What were you reading while you wrote it? When Men Murder Women by R Emerson Dobash and Russell P Dobash. They reviewed 866 homicide case files and 200 in-depth interviews with murderers in prison. It’s one of the most detailed studies I could find of men who kill women, why they did it, how they view it and how their childhood connected to the crimes they committed as adults. We can’t change a problem we don’t understand and this book goes a long way to providing some insight into what happens to men to bring them to the point that they believe they are entitled to take a life.

What will you read next? The Revolution of Man by Phil Barker. I’ve skimmed it but I want to read it properly because the myths of what manhood should be do so much harm and I think Phil explores this and explains it in ways that give hope to men struggling to be what they want to be rather than what they were told they had to be.

Gabrielle Jackson
Pain and Prejudice
Allen & Unwin

Pain and Prejudice: A Call to Arms for Women and their Bodies, by Guardian Australia journalist and editor Gabrielle Jackson.
Pain and Prejudice: A Call to Arms for Women and their Bodies, by Guardian Australia journalist and editor Gabrielle Jackson. Photograph: Allen and Unwin

Tell us about your book. My book is primarily about women’s pain and how society at once tells us it is part of women’s lot to be in pain, but also dismisses women when they say they are in pain. Studies show that women experience more intense pain and for longer periods than men but are less likely to have their pain treated than men. We know that 70% of chronic pain patients are women but 80% of pain medication has been tested on men or male mice. We also know that pain is processed differently in men and women, so that if drugs are only being tested on men, they may not work on women.
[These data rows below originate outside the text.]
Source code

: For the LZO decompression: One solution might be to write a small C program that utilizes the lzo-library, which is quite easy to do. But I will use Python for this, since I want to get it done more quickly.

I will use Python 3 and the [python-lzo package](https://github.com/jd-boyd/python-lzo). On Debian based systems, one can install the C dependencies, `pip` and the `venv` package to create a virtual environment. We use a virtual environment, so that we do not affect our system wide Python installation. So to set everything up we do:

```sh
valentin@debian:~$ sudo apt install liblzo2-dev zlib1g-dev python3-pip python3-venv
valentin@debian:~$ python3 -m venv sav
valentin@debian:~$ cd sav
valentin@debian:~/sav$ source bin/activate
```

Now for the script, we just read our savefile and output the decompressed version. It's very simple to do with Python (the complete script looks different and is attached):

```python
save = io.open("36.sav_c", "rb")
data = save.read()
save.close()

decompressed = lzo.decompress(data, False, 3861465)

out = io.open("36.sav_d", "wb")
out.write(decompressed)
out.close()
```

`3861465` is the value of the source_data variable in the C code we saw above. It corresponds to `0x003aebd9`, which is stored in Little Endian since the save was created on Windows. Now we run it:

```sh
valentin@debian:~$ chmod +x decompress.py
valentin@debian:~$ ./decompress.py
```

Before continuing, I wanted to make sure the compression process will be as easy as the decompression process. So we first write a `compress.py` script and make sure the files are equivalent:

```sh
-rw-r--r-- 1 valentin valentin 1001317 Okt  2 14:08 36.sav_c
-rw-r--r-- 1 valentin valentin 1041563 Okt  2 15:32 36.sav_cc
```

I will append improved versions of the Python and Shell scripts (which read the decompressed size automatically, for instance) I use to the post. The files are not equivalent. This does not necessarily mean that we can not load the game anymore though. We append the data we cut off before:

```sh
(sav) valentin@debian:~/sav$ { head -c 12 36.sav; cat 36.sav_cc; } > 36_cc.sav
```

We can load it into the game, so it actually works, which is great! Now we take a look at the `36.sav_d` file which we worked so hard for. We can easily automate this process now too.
My book takes a big-picture look at women and pain and the real-life consequences of ignoring it.

What were you reading while you wrote it? Come As You Are by Emily Nagoksi, Doing Harm by Maya Dusenbery, Inferior by Angela Saini and Down Girl by Kate Manne. Each of these books took my book in new directions and helped me plumb new depths, firmly situating women’s pain in patriarchal structures and helping me to explain why we ignore the pain of women, people of colour and gender-diverse people.
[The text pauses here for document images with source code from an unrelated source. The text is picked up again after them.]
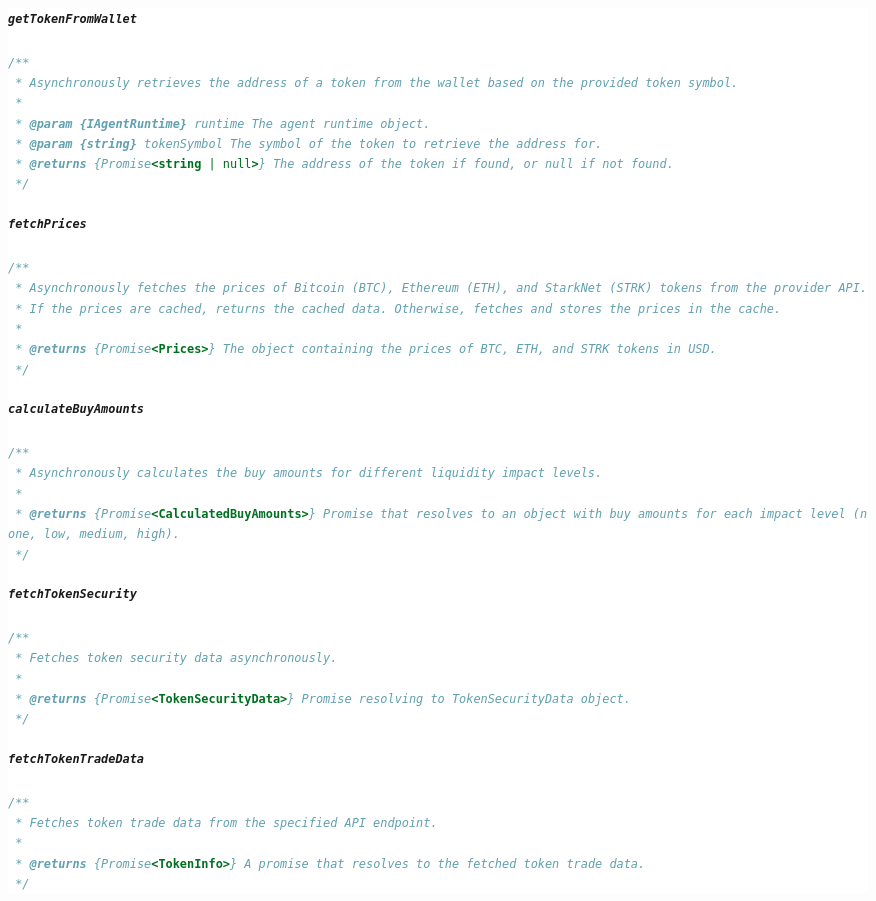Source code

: ##### `getTokenFromWallet`

```typescript
/**
 * Asynchronously retrieves the address of a token from the wallet based on the provided token symbol.
 * 
 * @param {IAgentRuntime} runtime The agent runtime object.
 * @param {string} tokenSymbol The symbol of the token to retrieve the address for.
 * @returns {Promise<string | null>} The address of the token if found, or null if not found.
 */
```

##### `fetchPrices`

```typescript
/**
 * Asynchronously fetches the prices of Bitcoin (BTC), Ethereum (ETH), and StarkNet (STRK) tokens from the provider API.
 * If the prices are cached, returns the cached data. Otherwise, fetches and stores the prices in the cache.
 * 
 * @returns {Promise<Prices>} The object containing the prices of BTC, ETH, and STRK tokens in USD.
 */
```

##### `calculateBuyAmounts`

```typescript
/**
 * Asynchronously calculates the buy amounts for different liquidity impact levels.
 * 
 * @returns {Promise<CalculatedBuyAmounts>} Promise that resolves to an object with buy amounts for each impact level (none, low, medium, high).
 */
```

##### `fetchTokenSecurity`

```typescript
/**
 * Fetches token security data asynchronously.
 * 
 * @returns {Promise<TokenSecurityData>} Promise resolving to TokenSecurityData object.
 */
```

##### `fetchTokenTradeData`

```typescript
/**
 * Fetches token trade data from the specified API endpoint.
 *
 * @returns {Promise<TokenInfo>} A promise that resolves to the fetched token trade data.
 */
```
What will you read next? On my bedside table ready to start this weekend I have Dr Nikki Stamp’s book Pretty Unhealthy: Why our obsession with looking healthy is making us sick. I interviewed Stamp for Pain and Prejudice. She is a cardiothoracic surgeon and an excellent feminist and I cannot wait to get stuck into this book.

Jack Charles
Born-Again Blakfella
Viking

Born-again Blakfella by Jack Charles.
Born-again Blakfella by Jack Charles. Photograph: Viking

Tell us about your book. My book is a memoir of portions of my life, perhaps elements that were seen in Bastardy or Jack Charles vs The Crown. But so much more information has come to light since then thanks to the Koorie Heritage Trust and Link-Up, information about kinship, community and my family ties. As a stolen person, I now know who I am, where I’m going, and what I need to be doing, and I feel the need to share the journey. I called the book Jack Charles: Born-Again Blakfella because I am as passionate as a born-again Christian about the rediscovery of my heritage.
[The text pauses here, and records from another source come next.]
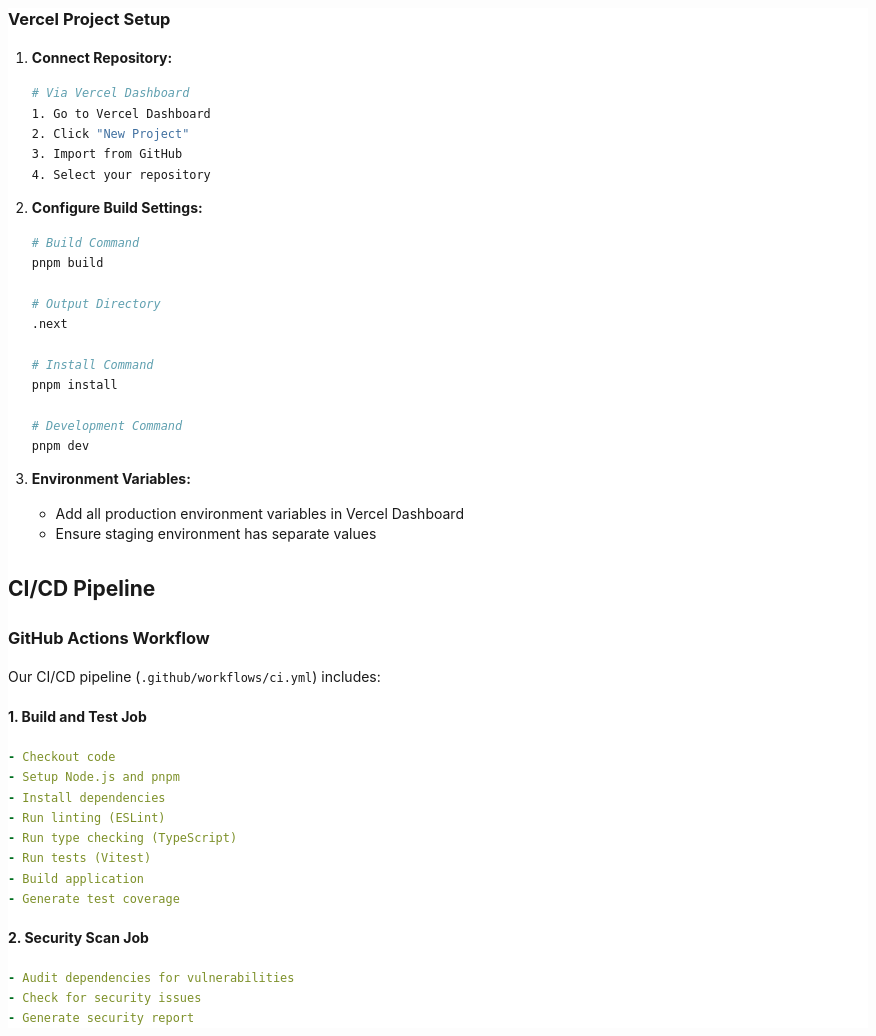 ### Vercel Project Setup

1. **Connect Repository:**
   ```bash
   # Via Vercel Dashboard
   1. Go to Vercel Dashboard
   2. Click "New Project"
   3. Import from GitHub
   4. Select your repository
   ```

2. **Configure Build Settings:**
   ```bash
   # Build Command
   pnpm build
   
   # Output Directory
   .next
   
   # Install Command
   pnpm install
   
   # Development Command
   pnpm dev
   ```

3. **Environment Variables:**
   - Add all production environment variables in Vercel Dashboard
   - Ensure staging environment has separate values

## CI/CD Pipeline

### GitHub Actions Workflow

Our CI/CD pipeline (`.github/workflows/ci.yml`) includes:

#### 1. Build and Test Job
```yaml
- Checkout code
- Setup Node.js and pnpm
- Install dependencies
- Run linting (ESLint)
- Run type checking (TypeScript)
- Run tests (Vitest)
- Build application
- Generate test coverage
```

#### 2. Security Scan Job
```yaml
- Audit dependencies for vulnerabilities
- Check for security issues
- Generate security report
```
What were you reading while you wrote it? To get away from my book completely, I would read Le Carré. Smiley’s People I read for the third time. Anything George Smiley. I also watched interviews with Le Carré; I watch the TV productions. I like old spy books because they take me into another world.

What will you read next? One of the authors I met at Byron Bay writers festival was Melissa Lucashenko, and she gave me her book. It’s a very cheeky title – Too Much Lip. I intend to indulge myself with her book next.